Try it:
Reproduce, word for word, the part of the items that opens with the line containing "How to Personalize" and closes with the line containing "Break Your Display", including both of those lines.

Records to process:
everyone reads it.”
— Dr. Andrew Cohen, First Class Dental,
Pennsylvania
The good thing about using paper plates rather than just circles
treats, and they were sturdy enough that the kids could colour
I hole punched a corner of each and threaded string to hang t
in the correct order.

--

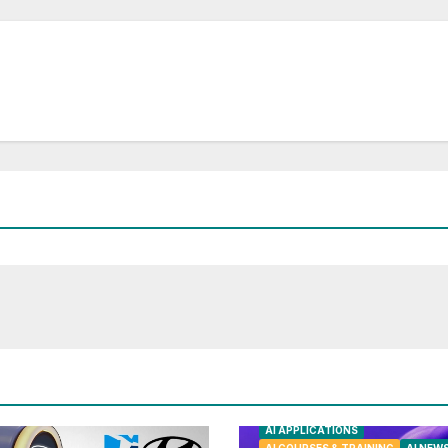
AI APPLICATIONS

---

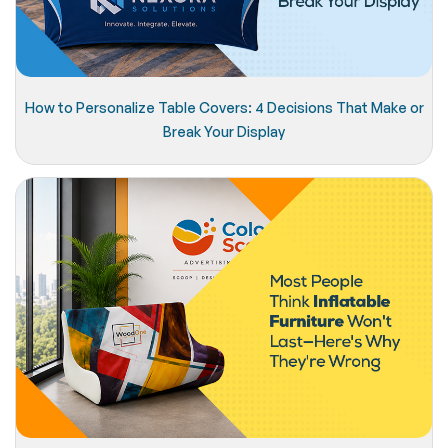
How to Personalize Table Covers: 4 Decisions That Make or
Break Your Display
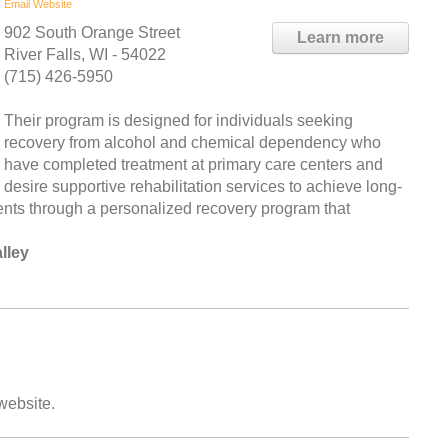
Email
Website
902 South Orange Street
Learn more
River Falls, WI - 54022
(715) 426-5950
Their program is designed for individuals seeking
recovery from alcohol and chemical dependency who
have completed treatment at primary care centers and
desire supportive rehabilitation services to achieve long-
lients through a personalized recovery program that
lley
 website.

Answer box:
How to Personalize Table Covers: 4 Decisions That Make or
Break Your Display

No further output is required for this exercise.